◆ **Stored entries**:
════════

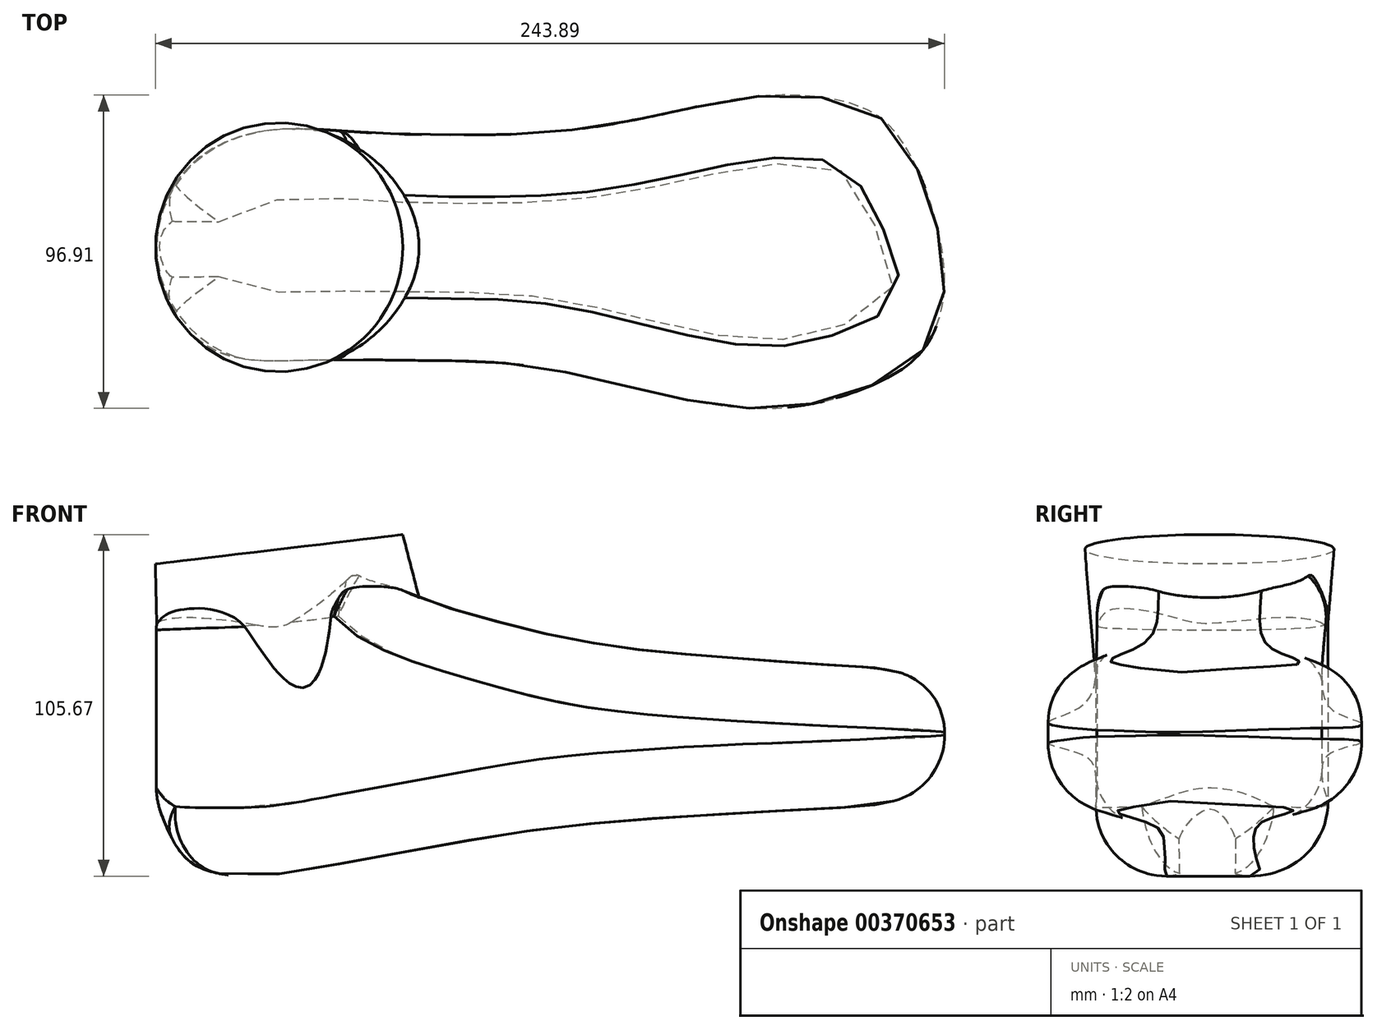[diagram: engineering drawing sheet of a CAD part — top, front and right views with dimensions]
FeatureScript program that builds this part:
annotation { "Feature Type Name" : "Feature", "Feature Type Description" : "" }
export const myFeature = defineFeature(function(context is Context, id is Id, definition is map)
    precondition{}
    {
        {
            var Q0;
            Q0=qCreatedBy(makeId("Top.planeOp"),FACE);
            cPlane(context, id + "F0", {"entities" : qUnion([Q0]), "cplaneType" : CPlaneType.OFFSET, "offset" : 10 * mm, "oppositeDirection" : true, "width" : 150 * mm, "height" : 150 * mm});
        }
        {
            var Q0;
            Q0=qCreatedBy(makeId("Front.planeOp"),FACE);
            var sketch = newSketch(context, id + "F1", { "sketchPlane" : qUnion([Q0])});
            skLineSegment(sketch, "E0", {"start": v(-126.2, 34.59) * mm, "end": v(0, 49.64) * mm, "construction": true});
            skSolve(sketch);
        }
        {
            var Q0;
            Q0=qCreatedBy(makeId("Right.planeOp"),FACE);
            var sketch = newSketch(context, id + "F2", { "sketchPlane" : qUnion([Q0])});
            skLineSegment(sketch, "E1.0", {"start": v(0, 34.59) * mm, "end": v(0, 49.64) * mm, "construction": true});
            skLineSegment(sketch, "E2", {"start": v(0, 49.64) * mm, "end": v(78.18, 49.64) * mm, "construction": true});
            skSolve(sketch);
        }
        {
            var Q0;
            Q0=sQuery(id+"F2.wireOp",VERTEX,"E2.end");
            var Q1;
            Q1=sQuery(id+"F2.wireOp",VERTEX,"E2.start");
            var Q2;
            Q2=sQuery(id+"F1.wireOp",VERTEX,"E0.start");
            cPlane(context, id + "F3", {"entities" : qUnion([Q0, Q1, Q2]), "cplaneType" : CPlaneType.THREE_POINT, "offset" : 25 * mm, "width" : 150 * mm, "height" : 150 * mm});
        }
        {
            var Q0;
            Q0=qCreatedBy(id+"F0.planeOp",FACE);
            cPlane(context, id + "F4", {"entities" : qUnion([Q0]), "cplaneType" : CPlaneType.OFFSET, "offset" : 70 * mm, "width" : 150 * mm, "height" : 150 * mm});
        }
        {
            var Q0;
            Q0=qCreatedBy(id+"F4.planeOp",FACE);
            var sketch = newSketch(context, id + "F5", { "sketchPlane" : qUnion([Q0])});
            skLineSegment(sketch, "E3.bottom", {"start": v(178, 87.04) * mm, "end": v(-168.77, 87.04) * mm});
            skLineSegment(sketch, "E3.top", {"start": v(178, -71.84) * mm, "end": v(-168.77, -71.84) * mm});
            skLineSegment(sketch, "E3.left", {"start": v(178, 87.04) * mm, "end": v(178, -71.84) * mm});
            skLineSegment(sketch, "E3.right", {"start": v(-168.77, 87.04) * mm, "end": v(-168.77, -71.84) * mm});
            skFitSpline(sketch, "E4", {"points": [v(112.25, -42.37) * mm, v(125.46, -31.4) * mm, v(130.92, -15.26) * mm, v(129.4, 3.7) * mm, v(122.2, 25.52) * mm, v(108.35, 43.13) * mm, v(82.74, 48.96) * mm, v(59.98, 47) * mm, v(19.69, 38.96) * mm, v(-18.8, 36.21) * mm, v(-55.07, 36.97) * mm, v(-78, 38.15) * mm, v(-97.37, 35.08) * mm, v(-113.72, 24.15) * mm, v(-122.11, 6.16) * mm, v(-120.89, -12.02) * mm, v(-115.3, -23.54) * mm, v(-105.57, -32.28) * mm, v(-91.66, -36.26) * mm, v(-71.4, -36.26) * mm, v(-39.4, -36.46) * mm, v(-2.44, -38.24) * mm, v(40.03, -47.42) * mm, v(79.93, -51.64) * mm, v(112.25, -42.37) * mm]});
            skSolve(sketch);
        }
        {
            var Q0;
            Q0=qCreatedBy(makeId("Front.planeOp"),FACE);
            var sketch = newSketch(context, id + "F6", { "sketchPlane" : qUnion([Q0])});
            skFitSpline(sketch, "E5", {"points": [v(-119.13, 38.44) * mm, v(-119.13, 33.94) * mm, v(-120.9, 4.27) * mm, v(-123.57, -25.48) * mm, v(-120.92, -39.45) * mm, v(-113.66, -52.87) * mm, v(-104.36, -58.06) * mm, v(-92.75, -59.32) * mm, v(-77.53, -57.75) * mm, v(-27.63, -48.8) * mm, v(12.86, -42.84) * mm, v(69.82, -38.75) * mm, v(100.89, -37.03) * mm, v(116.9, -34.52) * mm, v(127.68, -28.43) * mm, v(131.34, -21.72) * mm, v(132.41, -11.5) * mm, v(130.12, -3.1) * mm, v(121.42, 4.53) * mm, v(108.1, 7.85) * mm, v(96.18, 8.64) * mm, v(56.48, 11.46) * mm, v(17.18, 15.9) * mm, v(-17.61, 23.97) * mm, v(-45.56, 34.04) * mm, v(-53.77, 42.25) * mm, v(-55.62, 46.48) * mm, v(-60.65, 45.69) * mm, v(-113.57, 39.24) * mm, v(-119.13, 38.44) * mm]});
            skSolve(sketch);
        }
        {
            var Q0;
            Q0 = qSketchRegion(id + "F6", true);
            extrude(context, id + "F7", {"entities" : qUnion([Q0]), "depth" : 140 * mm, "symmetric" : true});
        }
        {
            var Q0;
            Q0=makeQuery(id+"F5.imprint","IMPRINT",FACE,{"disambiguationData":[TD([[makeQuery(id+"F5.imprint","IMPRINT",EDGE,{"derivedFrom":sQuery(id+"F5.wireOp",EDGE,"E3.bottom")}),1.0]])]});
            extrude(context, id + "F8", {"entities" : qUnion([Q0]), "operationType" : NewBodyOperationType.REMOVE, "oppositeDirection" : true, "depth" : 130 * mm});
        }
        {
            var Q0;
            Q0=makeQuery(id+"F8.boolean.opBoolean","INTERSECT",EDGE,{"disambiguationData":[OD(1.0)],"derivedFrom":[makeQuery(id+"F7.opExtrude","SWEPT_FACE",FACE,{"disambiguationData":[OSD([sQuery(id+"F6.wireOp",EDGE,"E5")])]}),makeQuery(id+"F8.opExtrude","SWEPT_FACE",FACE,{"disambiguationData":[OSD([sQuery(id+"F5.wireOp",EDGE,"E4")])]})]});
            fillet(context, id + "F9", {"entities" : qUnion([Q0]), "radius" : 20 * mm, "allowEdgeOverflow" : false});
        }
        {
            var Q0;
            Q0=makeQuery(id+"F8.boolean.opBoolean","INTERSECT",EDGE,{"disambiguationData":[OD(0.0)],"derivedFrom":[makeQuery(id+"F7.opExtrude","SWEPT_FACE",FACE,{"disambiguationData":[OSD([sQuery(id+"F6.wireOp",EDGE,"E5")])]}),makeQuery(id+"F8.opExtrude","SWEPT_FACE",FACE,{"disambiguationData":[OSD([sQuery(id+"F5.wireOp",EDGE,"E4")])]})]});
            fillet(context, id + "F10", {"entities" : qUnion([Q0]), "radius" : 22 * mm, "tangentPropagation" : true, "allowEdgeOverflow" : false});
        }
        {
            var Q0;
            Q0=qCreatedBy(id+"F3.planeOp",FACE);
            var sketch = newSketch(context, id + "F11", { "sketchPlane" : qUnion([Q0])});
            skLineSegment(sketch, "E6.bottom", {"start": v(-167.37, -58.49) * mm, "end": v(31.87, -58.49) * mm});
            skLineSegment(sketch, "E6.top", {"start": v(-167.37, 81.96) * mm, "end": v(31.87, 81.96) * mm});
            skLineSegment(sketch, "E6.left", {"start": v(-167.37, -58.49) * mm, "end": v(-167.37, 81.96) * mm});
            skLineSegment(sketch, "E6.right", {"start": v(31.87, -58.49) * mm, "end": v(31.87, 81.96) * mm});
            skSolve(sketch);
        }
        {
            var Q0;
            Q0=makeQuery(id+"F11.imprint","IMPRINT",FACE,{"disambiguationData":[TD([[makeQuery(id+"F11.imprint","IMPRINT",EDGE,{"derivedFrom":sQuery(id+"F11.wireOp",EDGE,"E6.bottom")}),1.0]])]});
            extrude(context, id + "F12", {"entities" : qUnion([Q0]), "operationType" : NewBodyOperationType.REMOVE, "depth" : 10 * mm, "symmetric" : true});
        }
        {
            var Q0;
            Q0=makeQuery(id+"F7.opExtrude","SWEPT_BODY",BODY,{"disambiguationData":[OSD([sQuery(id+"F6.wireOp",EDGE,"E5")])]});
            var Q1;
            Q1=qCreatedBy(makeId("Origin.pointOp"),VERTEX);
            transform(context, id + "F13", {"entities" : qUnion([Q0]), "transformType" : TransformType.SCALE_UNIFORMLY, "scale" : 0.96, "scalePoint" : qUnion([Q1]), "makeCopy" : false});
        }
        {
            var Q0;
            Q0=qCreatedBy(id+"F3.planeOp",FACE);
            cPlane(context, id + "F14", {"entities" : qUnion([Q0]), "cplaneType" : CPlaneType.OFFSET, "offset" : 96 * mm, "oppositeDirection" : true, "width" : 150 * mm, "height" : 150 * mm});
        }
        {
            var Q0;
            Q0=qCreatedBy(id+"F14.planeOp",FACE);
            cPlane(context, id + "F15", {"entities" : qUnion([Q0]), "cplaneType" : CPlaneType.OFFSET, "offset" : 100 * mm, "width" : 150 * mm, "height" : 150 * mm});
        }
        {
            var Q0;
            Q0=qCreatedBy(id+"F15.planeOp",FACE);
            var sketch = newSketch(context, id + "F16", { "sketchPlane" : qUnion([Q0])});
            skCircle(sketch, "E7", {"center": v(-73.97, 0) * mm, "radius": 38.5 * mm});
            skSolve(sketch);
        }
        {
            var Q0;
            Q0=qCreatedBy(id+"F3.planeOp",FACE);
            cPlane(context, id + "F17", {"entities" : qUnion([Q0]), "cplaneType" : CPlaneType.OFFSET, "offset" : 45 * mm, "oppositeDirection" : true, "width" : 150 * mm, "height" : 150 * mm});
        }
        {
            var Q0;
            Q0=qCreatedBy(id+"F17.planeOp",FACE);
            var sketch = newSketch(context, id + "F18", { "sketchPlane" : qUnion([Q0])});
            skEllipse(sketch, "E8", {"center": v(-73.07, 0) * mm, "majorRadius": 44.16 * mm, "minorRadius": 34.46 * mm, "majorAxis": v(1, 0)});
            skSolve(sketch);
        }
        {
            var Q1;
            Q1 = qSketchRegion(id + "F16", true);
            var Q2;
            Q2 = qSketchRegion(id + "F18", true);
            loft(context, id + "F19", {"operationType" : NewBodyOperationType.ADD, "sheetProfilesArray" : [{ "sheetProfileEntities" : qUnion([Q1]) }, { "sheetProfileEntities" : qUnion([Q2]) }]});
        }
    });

════════

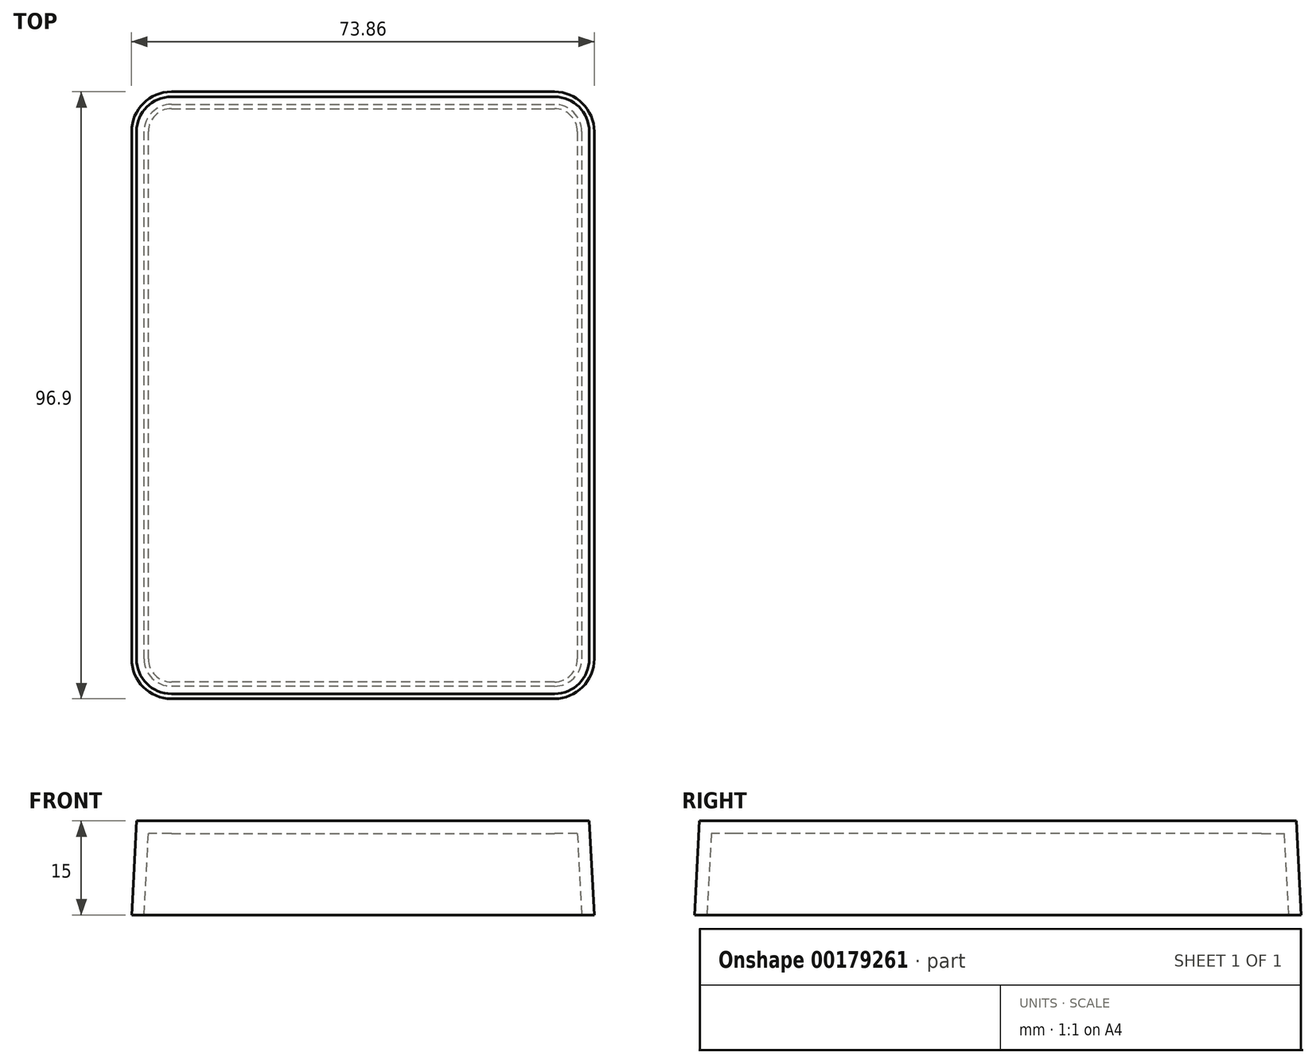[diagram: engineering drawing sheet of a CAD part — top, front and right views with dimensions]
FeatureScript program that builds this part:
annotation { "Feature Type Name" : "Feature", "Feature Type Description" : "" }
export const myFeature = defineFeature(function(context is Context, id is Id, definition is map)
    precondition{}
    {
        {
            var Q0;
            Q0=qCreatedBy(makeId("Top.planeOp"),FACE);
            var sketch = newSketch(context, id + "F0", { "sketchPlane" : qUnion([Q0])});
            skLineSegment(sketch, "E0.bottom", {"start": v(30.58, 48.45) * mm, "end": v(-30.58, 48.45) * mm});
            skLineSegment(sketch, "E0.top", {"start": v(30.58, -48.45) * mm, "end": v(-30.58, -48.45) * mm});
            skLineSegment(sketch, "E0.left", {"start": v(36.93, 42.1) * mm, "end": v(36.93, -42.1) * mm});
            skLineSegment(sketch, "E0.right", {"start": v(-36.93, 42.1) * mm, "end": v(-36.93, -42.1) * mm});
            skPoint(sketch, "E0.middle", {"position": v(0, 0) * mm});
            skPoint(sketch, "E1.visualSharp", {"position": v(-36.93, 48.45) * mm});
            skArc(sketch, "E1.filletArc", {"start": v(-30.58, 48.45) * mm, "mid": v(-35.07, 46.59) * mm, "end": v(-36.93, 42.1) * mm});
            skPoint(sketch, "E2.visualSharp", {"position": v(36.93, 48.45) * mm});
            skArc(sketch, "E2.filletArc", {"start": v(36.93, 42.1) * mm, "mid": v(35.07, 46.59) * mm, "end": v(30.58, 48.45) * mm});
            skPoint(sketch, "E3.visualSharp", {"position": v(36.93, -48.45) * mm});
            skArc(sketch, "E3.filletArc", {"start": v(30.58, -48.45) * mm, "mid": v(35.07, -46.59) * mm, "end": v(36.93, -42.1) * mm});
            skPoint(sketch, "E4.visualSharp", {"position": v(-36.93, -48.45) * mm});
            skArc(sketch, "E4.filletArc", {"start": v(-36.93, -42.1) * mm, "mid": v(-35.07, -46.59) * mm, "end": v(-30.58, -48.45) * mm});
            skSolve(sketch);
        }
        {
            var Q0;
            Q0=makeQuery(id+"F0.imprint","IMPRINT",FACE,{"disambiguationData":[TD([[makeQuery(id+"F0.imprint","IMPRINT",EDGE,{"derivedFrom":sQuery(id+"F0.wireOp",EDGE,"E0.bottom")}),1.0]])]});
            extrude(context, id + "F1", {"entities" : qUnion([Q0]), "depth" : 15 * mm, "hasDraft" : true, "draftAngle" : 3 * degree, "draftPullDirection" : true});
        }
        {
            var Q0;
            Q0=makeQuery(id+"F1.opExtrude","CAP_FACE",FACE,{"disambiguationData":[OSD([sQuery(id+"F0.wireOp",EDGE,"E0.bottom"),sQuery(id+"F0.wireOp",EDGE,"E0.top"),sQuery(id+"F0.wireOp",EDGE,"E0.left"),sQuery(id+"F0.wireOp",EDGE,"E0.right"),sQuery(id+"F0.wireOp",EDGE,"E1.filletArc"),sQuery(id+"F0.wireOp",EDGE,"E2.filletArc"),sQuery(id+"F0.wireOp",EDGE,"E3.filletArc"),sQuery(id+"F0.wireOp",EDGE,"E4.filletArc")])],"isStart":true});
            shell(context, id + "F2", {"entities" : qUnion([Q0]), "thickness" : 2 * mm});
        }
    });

════════

Report each line in the rows above that contains the string "qSketchRegion". Case must match.

            Q0 = qSketchRegion(id + "F6", true);
            Q1 = qSketchRegion(id + "F16", true);
            Q2 = qSketchRegion(id + "F18", true);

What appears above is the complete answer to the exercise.